BDM: By the time I was in my early teens, I was interested in museum work. I was fascinated by objects I saw in museums because they told so much about different cultures, and how different people approached the same concept in different ways: this is what a person looks like, this is how a person relates to a horse, whether it’s a painting or a Chinese tomb sculpture. So, I took courses at the Met, and in college I did a lot of summer and vacation volunteering, and learned how to be a museum curator. 

 

Q: How does a museum decide what donated objects to take in? 

BDM: We no longer have things walk in and get shown what they are. We don’t get to interact with them and say, “Oh, how beautiful, tell me the story about this…” That is how it used to be. Somebody would make an appointment with me come in, bring Grandma’s matza cover or Grandpa’s Kiddish cup. Sometimes I would go to somebody’s house, when they were cleaning up or preparing to move. Those were always the most fun for me. I would go to a house or apartment and spend – sometimes a couple of days, scrounging through people’s closets and going, “Oh, look! This is a painting done on velvet done in the Bezalel School [of Art and Design].” Frequently, people don’t even know what they have. One time, I walked into an apartment, and I said, “Do you people realize you have a Georg Jensen mezuzah on the door?” And they said, “No! Wait – Georg Jensen?!”  

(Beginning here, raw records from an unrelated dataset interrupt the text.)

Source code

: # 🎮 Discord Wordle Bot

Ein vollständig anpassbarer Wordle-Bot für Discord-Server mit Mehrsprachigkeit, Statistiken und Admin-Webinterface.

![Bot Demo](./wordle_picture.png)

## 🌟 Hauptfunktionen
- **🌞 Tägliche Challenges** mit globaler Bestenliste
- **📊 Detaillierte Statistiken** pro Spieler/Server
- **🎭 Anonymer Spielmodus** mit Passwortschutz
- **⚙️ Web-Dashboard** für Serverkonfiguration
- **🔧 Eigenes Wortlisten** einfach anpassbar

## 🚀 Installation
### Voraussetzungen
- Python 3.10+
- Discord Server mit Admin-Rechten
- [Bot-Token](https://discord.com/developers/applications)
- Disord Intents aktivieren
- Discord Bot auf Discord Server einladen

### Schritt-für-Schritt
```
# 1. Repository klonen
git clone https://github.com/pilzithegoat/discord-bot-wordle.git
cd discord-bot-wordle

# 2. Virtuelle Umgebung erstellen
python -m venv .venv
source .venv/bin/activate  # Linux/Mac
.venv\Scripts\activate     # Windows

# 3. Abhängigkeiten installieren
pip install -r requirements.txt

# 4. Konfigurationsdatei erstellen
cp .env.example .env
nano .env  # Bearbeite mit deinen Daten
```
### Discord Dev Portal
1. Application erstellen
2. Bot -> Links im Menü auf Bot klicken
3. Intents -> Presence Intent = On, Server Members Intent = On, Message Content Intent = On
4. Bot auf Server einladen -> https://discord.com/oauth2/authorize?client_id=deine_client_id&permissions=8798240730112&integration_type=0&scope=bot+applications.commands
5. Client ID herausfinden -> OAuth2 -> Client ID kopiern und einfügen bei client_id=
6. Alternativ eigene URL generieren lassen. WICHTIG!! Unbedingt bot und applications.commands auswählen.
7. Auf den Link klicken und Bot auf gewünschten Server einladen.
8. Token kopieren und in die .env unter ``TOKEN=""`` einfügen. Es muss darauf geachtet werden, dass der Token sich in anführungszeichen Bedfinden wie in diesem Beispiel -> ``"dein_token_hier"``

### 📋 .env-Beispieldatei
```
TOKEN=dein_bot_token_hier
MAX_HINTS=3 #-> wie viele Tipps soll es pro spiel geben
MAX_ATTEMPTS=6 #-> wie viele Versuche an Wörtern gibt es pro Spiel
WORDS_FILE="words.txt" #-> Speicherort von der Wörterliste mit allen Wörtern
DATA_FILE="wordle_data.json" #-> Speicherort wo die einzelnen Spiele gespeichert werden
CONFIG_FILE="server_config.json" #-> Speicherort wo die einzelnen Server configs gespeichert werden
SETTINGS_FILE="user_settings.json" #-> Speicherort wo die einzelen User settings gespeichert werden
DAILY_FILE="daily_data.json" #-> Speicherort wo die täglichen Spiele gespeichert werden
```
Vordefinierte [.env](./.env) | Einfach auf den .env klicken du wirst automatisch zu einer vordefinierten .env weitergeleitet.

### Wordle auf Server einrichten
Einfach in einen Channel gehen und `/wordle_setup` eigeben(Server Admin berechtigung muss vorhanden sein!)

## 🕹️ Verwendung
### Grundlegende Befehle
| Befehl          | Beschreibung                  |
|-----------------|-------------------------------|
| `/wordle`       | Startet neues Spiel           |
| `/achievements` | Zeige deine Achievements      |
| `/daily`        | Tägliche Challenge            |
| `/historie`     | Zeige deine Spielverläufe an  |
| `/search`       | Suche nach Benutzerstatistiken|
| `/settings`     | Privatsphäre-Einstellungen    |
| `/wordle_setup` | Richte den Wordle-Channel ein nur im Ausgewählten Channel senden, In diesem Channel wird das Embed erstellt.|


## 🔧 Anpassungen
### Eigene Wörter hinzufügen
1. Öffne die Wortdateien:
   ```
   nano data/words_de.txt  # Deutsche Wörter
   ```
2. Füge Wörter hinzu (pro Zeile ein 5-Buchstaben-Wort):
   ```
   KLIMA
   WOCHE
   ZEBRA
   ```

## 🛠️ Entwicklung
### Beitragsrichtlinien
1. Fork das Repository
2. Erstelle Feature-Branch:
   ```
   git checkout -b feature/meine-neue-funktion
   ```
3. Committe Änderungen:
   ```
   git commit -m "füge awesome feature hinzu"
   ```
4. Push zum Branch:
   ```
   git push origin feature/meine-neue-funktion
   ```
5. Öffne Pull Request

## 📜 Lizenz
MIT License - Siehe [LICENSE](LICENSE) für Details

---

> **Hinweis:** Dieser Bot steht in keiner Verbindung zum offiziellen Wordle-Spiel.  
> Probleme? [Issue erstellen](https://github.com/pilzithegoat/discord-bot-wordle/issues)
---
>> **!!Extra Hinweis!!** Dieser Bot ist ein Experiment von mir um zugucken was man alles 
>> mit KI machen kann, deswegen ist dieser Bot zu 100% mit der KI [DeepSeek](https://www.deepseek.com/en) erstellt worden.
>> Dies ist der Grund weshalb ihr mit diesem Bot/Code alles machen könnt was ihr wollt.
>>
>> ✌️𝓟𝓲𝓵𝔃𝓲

These days, there’s a lot more people wanting to get their Grandma’s piece donated to a museum. Somebody will send us a picture of something and then several times a year, we have a Collections Committee that meets and goes through the items. Part of my job is to write about the pieces we’ve been offered – the history of each piece, why and where it was made, how it was made, why it is important, this is how it fits into our collection because we don’t have another like it, or because it is very different from other pieces we already have in our collection. For example, the Bergazin matza cover (timestamp – 2:27), we did have matza covers in the collection, but we didn’t have an early 20th century one that was that beautifully embroidered, that spoke about the patterns in ladies magazines that the woman would have borrowed to make the flowers and wheat. Then, I present it to the Collections Committee, and we decide what to take in. 

 

Q: What is it like to share these beautiful objects with the public? 

BDM: I don’t like to say that they’re all beautiful. If you look at the matza container (timestamp – 3:47), it’s fairly plain, especially in comparison to the other pieces that are richly decorated. Sometimes, though, these are the ones that are closer to my heart. The plainer ones, the ugly ducklings, the pieces that are different or are more for daily use – these are the ones I have the most fun presenting to the public.  

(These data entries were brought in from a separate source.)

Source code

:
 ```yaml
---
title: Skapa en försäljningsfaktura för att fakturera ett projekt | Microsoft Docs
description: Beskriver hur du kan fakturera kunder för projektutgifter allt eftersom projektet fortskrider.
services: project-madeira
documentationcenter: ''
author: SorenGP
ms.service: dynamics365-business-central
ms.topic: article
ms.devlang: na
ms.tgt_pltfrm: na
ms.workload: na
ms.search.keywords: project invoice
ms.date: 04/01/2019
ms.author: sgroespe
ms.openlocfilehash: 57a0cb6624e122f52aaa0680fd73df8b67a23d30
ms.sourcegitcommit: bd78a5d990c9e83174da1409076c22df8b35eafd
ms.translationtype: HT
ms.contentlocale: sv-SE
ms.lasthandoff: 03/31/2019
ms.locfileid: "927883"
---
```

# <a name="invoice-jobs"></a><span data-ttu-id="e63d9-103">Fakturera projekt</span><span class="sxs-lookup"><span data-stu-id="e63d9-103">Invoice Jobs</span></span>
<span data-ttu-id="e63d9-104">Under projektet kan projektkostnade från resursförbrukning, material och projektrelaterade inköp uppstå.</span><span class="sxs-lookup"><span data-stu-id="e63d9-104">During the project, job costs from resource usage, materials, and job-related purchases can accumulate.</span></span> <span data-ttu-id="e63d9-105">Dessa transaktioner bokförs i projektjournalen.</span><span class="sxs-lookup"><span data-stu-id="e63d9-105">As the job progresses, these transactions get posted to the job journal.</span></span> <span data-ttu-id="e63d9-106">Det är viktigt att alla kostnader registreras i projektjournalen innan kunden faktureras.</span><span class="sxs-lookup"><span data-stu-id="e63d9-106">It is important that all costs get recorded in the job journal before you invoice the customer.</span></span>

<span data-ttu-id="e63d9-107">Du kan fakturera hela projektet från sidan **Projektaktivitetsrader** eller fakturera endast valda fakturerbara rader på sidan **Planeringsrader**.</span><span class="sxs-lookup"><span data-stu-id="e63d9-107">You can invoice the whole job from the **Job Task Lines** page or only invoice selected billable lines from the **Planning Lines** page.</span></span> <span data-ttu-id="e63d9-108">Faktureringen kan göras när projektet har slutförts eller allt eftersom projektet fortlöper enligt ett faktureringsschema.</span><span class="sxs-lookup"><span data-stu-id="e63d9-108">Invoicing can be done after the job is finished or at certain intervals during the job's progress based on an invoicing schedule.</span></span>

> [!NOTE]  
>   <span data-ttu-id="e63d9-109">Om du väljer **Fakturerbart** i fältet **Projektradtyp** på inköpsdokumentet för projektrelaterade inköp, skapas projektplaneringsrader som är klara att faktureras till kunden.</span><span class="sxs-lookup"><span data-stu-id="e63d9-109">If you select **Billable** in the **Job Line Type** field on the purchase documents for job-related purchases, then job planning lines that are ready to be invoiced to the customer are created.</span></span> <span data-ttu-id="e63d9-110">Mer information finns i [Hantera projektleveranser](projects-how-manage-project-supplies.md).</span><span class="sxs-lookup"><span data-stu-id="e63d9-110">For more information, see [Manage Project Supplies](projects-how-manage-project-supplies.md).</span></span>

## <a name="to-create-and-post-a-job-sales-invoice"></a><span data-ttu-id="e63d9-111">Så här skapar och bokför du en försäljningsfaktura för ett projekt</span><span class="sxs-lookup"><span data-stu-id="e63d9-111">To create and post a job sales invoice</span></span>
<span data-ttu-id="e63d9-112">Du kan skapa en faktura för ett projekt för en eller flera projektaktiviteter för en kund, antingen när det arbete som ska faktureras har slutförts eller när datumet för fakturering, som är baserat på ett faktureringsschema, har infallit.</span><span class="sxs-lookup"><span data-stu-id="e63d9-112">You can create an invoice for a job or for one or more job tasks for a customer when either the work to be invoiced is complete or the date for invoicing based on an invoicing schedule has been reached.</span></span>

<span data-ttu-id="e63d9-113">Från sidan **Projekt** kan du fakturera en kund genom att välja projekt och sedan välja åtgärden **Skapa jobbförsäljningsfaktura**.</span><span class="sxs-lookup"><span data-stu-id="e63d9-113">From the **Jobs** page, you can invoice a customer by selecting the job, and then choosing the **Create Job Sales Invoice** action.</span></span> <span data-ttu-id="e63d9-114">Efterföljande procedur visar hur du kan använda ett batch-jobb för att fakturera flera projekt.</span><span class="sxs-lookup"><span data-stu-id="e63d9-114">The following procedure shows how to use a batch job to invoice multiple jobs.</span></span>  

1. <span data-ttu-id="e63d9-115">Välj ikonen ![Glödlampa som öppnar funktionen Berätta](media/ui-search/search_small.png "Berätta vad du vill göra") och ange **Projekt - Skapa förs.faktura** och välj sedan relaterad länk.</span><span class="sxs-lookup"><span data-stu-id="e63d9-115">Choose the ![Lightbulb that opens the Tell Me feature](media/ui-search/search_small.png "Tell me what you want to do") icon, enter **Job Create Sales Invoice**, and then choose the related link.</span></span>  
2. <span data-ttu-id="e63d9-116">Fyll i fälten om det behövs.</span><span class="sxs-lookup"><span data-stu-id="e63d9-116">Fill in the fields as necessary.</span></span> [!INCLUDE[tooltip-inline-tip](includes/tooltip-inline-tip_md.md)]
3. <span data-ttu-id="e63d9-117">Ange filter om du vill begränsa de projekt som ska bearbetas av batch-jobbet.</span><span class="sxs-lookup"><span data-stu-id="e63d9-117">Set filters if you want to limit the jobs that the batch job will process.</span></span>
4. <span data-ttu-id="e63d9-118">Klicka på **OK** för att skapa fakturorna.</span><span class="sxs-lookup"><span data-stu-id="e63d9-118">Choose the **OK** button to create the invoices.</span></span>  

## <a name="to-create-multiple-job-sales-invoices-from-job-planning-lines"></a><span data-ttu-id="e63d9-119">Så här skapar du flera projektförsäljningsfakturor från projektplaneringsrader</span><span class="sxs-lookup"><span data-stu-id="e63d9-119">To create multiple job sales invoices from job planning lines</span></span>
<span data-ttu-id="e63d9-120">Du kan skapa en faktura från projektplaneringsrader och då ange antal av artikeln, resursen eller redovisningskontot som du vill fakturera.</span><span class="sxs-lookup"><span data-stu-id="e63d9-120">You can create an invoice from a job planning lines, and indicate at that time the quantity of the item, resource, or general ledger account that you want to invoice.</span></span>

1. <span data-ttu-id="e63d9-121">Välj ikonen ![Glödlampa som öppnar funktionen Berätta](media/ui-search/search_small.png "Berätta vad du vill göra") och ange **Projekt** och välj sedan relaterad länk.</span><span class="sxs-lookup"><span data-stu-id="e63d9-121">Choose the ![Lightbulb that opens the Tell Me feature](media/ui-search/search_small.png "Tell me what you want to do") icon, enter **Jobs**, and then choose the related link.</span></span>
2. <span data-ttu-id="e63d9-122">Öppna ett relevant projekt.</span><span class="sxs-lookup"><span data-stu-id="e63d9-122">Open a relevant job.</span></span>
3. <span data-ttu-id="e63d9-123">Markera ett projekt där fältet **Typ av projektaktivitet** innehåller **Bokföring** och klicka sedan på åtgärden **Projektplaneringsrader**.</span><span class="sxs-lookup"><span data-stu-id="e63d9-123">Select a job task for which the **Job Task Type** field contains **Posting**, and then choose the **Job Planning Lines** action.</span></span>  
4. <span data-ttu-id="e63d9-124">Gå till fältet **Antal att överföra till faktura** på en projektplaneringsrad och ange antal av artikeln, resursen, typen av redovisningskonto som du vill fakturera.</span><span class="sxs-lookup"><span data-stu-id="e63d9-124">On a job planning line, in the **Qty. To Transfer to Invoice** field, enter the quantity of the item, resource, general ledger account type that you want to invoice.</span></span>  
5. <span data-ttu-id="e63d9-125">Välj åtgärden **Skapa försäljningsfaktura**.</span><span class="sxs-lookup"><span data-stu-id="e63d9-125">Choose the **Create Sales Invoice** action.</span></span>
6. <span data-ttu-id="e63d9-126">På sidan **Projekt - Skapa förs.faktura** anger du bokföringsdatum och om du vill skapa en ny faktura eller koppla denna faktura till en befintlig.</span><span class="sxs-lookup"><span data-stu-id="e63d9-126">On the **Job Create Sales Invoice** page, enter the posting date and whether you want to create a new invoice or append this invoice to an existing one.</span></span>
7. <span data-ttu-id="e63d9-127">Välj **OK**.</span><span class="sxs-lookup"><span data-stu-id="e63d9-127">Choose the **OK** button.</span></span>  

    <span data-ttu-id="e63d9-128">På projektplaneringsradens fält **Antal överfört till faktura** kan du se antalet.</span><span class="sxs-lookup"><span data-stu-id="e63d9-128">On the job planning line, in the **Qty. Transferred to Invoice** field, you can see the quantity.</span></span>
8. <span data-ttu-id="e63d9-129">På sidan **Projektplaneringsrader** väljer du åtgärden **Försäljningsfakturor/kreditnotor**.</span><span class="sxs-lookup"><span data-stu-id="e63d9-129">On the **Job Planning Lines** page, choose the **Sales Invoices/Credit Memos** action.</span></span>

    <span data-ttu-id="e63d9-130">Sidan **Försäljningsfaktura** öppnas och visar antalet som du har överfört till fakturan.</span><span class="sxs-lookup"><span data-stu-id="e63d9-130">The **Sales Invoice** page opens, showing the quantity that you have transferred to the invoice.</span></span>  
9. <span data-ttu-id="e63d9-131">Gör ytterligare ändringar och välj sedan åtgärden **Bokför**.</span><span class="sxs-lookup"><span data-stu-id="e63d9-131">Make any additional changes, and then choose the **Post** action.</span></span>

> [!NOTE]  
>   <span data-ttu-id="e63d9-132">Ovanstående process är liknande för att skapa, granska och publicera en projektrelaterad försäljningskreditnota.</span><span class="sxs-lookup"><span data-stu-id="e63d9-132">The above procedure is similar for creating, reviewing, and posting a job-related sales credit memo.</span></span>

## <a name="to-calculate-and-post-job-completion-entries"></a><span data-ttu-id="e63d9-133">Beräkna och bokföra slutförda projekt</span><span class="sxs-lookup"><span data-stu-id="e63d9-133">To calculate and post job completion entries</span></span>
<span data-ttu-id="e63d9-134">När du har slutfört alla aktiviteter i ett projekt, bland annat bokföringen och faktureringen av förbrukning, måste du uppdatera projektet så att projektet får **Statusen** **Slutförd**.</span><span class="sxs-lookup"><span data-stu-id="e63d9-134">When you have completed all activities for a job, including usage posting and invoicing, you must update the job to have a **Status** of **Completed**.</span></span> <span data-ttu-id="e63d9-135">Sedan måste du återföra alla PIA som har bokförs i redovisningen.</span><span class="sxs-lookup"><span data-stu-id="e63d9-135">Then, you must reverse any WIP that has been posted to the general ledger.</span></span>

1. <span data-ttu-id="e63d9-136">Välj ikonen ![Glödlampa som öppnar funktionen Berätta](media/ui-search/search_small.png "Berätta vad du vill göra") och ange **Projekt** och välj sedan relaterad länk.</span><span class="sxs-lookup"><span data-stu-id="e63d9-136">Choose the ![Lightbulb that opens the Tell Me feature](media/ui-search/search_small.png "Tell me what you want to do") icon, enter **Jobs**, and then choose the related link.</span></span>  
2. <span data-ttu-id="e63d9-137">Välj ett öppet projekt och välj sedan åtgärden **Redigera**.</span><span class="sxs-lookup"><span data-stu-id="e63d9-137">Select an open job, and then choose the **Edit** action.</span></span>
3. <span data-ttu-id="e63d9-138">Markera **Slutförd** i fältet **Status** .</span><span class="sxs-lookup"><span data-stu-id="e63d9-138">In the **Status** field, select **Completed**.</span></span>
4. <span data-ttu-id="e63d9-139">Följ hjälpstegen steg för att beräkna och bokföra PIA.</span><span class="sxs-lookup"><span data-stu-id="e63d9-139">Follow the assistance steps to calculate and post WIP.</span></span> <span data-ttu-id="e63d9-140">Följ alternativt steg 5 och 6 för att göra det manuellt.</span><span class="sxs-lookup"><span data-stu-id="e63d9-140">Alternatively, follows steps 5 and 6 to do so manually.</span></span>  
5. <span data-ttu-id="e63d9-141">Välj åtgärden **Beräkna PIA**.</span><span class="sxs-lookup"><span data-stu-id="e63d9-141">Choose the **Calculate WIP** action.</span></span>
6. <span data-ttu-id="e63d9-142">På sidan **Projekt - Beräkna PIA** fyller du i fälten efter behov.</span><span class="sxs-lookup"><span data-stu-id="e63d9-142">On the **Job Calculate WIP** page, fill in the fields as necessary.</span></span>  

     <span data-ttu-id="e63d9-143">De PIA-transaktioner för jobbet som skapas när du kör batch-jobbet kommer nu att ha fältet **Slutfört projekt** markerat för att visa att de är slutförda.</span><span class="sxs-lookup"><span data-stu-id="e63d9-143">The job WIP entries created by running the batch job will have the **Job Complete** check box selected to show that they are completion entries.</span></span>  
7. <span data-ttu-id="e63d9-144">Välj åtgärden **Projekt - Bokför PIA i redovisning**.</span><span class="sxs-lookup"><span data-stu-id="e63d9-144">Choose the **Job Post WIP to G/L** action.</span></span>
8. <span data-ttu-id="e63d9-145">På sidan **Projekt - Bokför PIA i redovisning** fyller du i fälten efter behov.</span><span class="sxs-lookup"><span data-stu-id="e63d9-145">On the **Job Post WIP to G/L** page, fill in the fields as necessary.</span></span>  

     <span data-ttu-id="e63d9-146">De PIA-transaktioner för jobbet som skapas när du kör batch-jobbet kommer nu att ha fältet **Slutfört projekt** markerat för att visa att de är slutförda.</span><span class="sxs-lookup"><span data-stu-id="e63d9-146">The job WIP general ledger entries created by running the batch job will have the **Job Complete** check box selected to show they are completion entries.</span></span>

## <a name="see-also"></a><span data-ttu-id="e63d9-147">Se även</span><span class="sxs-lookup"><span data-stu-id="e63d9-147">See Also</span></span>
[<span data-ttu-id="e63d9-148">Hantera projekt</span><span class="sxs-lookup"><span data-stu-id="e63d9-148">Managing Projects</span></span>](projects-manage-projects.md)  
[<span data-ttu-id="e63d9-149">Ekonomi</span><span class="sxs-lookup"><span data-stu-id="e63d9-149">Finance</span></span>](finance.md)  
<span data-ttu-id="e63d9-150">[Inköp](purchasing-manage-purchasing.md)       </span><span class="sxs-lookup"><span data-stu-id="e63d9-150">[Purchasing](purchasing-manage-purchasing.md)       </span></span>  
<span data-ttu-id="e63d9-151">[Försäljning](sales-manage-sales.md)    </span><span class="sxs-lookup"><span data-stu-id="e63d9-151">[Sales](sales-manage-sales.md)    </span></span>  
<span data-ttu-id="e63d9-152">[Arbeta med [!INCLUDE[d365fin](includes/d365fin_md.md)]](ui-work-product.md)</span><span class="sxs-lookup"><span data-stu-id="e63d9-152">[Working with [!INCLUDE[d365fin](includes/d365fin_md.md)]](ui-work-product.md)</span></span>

It’s easier to present something like the Galician textile (timestamp – 0:30) or the sederzwehl (timestamp – 1:15 ). It’s something different it’s very elaborately decorated, it’s very pretty, it has all these fine details in it. And someone did work on it, although I think it was likely a professional. But the simpler items that are more likely to be done by the woman at home in her free time, because you’re not supposed to sit there with idle hands, those can be the ones that resonate the most with me. The woman at home – perhaps unhappy she had to do all this embroidery and she’s going to do the least she can do, or maybe her skills are not as developed as somebody else’s and so she may be working with even more effort. I can feel the person doing it.